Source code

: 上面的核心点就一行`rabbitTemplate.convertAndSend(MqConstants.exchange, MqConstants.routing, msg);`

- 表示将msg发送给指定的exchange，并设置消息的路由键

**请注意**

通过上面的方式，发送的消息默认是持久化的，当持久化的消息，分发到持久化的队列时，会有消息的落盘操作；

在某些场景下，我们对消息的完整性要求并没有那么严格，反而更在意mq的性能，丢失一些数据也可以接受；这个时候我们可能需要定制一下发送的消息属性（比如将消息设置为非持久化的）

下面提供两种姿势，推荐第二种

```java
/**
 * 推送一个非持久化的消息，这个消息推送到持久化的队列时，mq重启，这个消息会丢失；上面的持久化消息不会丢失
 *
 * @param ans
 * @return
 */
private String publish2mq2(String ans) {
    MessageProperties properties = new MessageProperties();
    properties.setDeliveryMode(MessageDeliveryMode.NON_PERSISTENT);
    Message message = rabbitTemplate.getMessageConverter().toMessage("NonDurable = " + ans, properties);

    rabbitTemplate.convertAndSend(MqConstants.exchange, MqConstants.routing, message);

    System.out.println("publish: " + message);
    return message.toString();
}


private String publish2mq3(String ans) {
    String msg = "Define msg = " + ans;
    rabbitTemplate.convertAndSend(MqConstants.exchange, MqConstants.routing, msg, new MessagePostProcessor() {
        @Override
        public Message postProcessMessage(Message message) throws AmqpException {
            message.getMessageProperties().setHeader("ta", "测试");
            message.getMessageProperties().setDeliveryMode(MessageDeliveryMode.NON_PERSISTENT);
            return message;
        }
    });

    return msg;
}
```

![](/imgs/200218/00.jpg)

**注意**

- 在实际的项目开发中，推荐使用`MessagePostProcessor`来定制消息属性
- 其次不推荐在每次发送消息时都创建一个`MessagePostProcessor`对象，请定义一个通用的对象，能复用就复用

> _Exercise description_:
Down to the last character, restate every record.

> _Answer section_:
Source code

: 上面的核心点就一行`rabbitTemplate.convertAndSend(MqConstants.exchange, MqConstants.routing, msg);`

- 表示将msg发送给指定的exchange，并设置消息的路由键

**请注意**

通过上面的方式，发送的消息默认是持久化的，当持久化的消息，分发到持久化的队列时，会有消息的落盘操作；

在某些场景下，我们对消息的完整性要求并没有那么严格，反而更在意mq的性能，丢失一些数据也可以接受；这个时候我们可能需要定制一下发送的消息属性（比如将消息设置为非持久化的）

下面提供两种姿势，推荐第二种

```java
/**
 * 推送一个非持久化的消息，这个消息推送到持久化的队列时，mq重启，这个消息会丢失；上面的持久化消息不会丢失
 *
 * @param ans
 * @return
 */
private String publish2mq2(String ans) {
    MessageProperties properties = new MessageProperties();
    properties.setDeliveryMode(MessageDeliveryMode.NON_PERSISTENT);
    Message message = rabbitTemplate.getMessageConverter().toMessage("NonDurable = " + ans, properties);

    rabbitTemplate.convertAndSend(MqConstants.exchange, MqConstants.routing, message);

    System.out.println("publish: " + message);
    return message.toString();
}


private String publish2mq3(String ans) {
    String msg = "Define msg = " + ans;
    rabbitTemplate.convertAndSend(MqConstants.exchange, MqConstants.routing, msg, new MessagePostProcessor() {
        @Override
        public Message postProcessMessage(Message message) throws AmqpException {
            message.getMessageProperties().setHeader("ta", "测试");
            message.getMessageProperties().setDeliveryMode(MessageDeliveryMode.NON_PERSISTENT);
            return message;
        }
    });

    return msg;
}
```

![](/imgs/200218/00.jpg)

**注意**

- 在实际的项目开发中，推荐使用`MessagePostProcessor`来定制消息属性
- 其次不推荐在每次发送消息时都创建一个`MessagePostProcessor`对象，请定义一个通用的对象，能复用就复用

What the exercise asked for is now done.